**REQUIRED WORK**
The required result is one figure, the count of lines below with the string "toolbar" in them.

(Items listed in a dataset)
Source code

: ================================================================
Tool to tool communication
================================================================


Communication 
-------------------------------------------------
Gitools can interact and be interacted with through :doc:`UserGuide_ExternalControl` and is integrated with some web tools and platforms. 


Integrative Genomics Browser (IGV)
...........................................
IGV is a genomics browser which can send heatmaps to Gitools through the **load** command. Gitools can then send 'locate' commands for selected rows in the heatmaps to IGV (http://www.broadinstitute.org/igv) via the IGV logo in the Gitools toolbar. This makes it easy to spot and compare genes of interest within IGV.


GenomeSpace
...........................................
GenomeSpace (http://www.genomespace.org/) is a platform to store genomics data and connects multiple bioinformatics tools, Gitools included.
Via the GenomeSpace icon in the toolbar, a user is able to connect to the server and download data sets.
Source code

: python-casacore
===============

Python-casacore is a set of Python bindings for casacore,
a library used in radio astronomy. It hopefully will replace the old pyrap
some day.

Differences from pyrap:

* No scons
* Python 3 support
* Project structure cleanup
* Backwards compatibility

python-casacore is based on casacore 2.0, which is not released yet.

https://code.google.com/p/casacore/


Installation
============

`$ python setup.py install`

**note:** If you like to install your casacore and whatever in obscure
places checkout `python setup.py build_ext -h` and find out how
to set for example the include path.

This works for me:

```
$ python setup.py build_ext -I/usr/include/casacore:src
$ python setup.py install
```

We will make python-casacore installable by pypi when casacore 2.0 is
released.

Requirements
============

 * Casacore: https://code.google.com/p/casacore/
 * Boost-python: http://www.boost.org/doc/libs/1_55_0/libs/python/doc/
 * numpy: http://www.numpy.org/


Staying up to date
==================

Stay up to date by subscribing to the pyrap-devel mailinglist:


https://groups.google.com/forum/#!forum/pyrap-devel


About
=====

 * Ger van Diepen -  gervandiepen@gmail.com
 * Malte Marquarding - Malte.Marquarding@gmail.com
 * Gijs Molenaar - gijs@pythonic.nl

**ANSWER FOR THE TASK**
2